39. The appellant-Corporation is bound to comply with the mandatory provisions of the statute or the regulations framed under it. A subordinate legislation when validly framed becomes a part of the Act. It is also bound to follow the principles of natural justice. In the event it is found that the action on the part of the State is violative of the constitutional

[2023:RJ-JP:16585] (5 of 6) [CSA-91/1996]

provisions or the mandatory requirements of a statute or statutory rules, the civil court would have the jurisdiction to direct reinstatement with full back wages."

Indisputably, the suit was filed seeking a decree of

declaration as to the order of punishment dated 19.02.1983 and

the appellate order dated 03.01.1984 being nullity having been

passed in violation of the principles of natural justice; therefore,

this Court has no hesitation in holding that the Civil Court had

jurisdiction. Even otherwise also, while deciding the issue no.3,

the learned trial Court has held that this issue was already decided

vide order dated 24.08.1987 in favour of the plaintiff and against

the defendants. The order-sheet dated 24.08.1987 records that

since, the Hon'ble Rajasthan High Court vide order dated

03.04.1987 held that the Civil Court has jurisdiction to hear the

matter, a fact admitted by the learned counsel for the defendants,

issue no.3 is decided in terms that the Civil Court has jurisdiction

to hear the matter. The learned counsel for the defendants did not

dispute that the aforesaid finding attained finality. The learned

trial Court has, vide judgement dated 25.03.1989, while deciding

the issue no.1 as to validity of the order dated 19.02.1983,

recorded a categorical finding appreciating the evidence on record

that enquiry against the plaintiff was conducted in violation of the

principles of natural justice. It was held that despite request by

the plaintiff, the documents pertaining to departmental enquiry

were not furnished to him. It was further held that neither the

statements of the departmental witnesses were recorded in his

presence nor, he was given an opportunity to cross examine them

[2023:RJ-JP:16585] (6 of 6) [CSA-91/1996]
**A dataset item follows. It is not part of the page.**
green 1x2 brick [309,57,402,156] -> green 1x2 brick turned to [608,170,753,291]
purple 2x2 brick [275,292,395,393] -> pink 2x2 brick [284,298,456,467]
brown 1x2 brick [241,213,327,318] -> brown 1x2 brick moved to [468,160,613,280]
nor, he was given an opportunity to lead his evidence. As a matter

of fact, no evidence was led by the defendants to show that the

plaintiff was given an opportunity to defend himself during the

course of departmental enquiry or the principles of natural justice

were followed before terminating his services vide order dated

19.02.1983. These findings have been affirmed by the learned

appellate Court re-appreciating the evidence on record. Learned

counsel for the defendants could not demonstrate that these

concurrent findings of facts recorded by the learned Courts suffer

from any illegality, infirmity or perversity.
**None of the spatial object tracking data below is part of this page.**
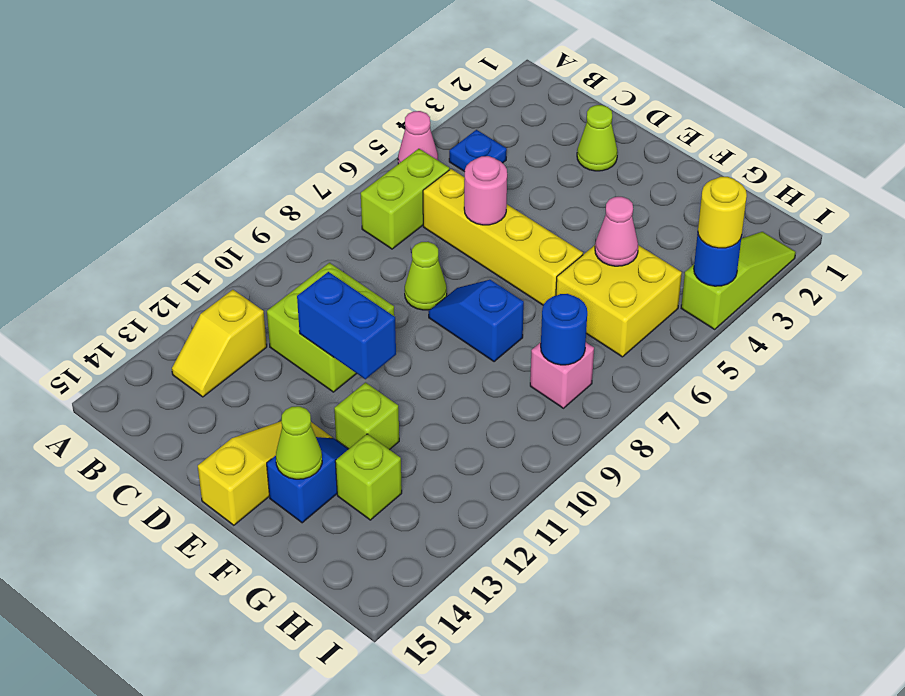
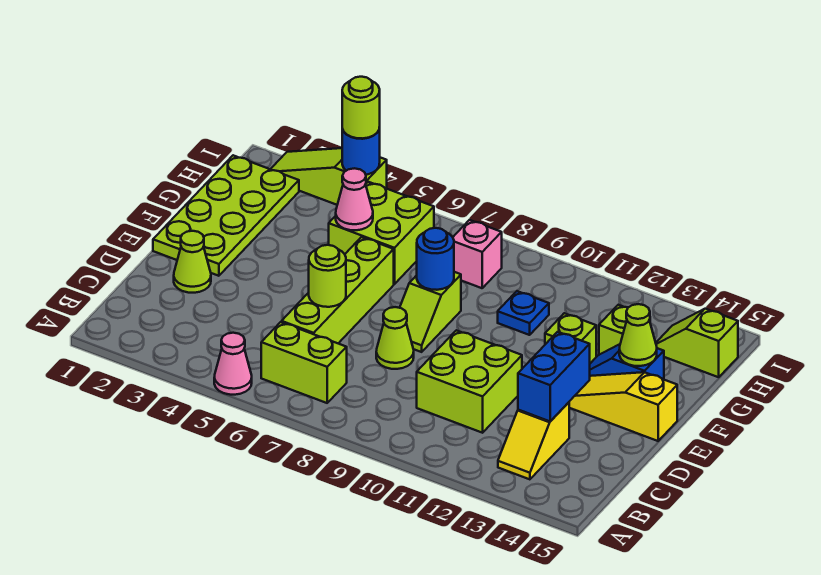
blue 1x1 plate [449,130,507,172] -> blue 1x1 plate moved to [498,291,549,335]
yellow 1x2 slope [172,290,267,397] -> yellow 1x2 slope turned to [498,402,569,479]
yellow 1x4 brick [423,169,583,305] -> lime 1x4 brick [282,237,394,343]
pink 1x1 round brick [464,156,507,225] -> lime 1x1 round brick [309,245,346,307]
blue 1x2 brick [297,272,396,379] -> blue 1x2 brick moved to [518,332,590,421]
none -> lime 2x4 plate [153,155,299,276]
blue 1x2 slope [428,280,524,362] -> lime 1x2 slope [400,272,461,352]
yellow 2x2 brick [556,245,682,357] -> lime 2x2 brick [329,182,434,284]
blue 1x1 round brick [541,294,587,365] -> blue 1x1 round brick moved to [417,228,454,290]
none -> lime 1x2 slope [656,309,738,377]
yellow 1x1 round brick [698,177,747,248] -> lime 1x1 round brick [342,77,380,138]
Contention of the learned counsel for the defendants with

regard to the plaintiff being on probation, is wholly misconceived

and misplaced. Neither any such plea was taken in the written

statement nor, any evidence was led before the learned trial Court

to show that the plaintiff was appointed on probation. Even

otherwise also, it is not a case of termination simplicitor; but,

services of the plaintiff were terminated after conducting the

departmental enquiry.

In view of the aforesaid findings, the substantial question of

law framed by this Court is answered in affirmative. Since, no

other substantial question of law is involved in the instant second

appeal, the same is dismissed being devoid of merit.